Hashtags: #EuropeanEnergy #SolarThermal #CleanHeat
Style 5: "What 15 Years Finally Taught Me"
Voice: Tired but not beaten. The tone of someone who has been wrong for years, finally figured it out, and is sharing it without drama. Not a success story — a correction.
Signature moves:
- Opens with a specific early mistake or wrong assumption (year, context, detail)
- Names the moment the assumption started to crack — one event or one sentence from a client
- States the real insight — simple, not clever
- Shows how the insight changed how Marcus works
- Closes with what this means for the reader — left open, no answer given
Hook examples:
- "In 2011, a customer asked me which was better — flat plate or vacuum tube.

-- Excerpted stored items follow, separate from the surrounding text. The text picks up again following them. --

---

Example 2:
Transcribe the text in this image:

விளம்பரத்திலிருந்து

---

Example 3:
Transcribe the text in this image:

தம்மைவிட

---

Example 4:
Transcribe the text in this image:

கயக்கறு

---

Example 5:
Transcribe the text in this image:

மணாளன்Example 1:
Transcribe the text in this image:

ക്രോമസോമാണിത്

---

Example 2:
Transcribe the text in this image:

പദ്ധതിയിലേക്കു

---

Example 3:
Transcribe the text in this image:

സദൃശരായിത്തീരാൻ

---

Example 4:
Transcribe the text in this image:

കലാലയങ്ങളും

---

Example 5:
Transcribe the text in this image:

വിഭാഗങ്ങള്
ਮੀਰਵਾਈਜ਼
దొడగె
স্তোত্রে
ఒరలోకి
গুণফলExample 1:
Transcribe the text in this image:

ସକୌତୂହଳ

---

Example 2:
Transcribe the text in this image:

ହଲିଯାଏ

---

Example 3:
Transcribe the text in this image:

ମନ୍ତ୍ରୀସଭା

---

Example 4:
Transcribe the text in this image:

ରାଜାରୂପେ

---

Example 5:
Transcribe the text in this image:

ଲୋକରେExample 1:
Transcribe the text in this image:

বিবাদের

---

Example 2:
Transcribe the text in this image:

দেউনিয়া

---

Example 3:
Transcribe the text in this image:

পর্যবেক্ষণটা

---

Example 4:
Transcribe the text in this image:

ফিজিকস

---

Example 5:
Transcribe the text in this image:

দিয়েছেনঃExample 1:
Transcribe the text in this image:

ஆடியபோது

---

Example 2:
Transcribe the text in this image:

I gave him a 10-minute technical answer. I was wrong."
- "I used to think European clients cared most about price. It took me 8 years to understand what they actually cared about."
- "2010. I thought selling solar thermal was about efficiency specs. I was wrong for eight years."
Structure:
- Early wrong belief — specific year, specific context
- The moment it started to crack — a client interaction, one sentence
- The real insight — stated simply
- How it changed Marcus's actual behavior or process
- Close: what does this mean for you? (Leave it open — no answer)

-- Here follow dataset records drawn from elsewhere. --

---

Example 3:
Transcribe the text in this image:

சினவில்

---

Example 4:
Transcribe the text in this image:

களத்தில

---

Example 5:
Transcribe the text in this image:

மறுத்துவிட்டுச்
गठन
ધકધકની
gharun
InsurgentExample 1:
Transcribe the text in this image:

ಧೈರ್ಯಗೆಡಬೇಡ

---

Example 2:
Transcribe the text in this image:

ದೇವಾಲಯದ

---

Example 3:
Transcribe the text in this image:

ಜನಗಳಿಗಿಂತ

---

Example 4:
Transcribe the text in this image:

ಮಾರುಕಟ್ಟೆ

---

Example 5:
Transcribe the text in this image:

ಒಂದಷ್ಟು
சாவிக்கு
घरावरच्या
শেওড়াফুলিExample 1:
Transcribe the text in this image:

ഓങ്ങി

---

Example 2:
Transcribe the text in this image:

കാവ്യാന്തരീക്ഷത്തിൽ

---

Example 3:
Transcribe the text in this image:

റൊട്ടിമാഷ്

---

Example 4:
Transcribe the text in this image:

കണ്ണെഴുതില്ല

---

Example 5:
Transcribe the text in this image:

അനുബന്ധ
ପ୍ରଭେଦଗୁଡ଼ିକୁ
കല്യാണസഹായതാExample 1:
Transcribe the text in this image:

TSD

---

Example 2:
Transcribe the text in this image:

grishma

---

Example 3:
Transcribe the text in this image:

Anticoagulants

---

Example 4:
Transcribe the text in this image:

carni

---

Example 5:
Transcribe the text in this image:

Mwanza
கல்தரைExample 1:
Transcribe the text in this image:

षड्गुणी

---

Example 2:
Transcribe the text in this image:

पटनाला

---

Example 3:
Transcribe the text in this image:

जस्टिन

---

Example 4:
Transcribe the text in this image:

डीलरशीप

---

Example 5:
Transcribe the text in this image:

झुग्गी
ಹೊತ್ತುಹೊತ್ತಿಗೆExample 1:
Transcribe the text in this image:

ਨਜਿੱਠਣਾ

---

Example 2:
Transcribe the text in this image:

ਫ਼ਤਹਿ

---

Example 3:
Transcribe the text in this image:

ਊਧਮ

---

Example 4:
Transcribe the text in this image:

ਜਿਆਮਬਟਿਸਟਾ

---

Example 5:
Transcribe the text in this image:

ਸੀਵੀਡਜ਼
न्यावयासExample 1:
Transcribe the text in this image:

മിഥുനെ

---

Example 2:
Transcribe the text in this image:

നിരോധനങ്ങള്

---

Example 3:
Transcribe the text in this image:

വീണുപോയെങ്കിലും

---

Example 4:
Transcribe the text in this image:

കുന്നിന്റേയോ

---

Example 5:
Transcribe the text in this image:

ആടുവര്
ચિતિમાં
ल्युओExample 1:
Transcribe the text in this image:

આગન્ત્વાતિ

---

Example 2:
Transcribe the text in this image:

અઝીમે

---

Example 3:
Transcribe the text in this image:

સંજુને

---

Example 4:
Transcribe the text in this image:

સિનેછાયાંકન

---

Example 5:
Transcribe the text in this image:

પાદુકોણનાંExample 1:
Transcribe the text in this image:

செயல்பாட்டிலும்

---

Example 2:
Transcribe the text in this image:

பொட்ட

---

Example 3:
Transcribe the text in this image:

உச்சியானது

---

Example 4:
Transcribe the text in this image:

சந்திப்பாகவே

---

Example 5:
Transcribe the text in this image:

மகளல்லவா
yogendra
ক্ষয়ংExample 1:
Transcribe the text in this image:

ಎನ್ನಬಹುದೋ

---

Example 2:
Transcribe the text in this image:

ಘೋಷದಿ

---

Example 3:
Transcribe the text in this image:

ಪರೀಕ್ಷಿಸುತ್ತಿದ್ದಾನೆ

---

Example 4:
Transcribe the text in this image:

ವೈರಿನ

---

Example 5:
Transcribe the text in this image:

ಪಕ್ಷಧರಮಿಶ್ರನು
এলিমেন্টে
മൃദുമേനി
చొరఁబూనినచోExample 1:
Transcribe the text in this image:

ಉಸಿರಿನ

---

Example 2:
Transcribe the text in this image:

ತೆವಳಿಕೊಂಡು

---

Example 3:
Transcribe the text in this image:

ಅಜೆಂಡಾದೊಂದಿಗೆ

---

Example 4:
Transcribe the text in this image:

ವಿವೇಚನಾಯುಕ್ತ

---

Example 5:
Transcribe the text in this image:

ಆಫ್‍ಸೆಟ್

Hashtags: #SolarThermal #B2BLessons #Manufacturing
Usage Instructions
When Marcus provides a topic or theme:
- Identify the topic angle (technical comparison, market observation, manufacturing insight, lesson learned, etc.)
- Match it to the most natural style(s) — or write all 5 if asked
- Generate 3–5 internal hook candidates per style, select the strongest
- Write the full post in that style's voice
- Never exceed 1,300 characters
- Output post text only — no labels, no style names, no explanations
- End every post with relevant hashtags
When Marcus does not specify a style, default to writing all 5 versions so he can choose.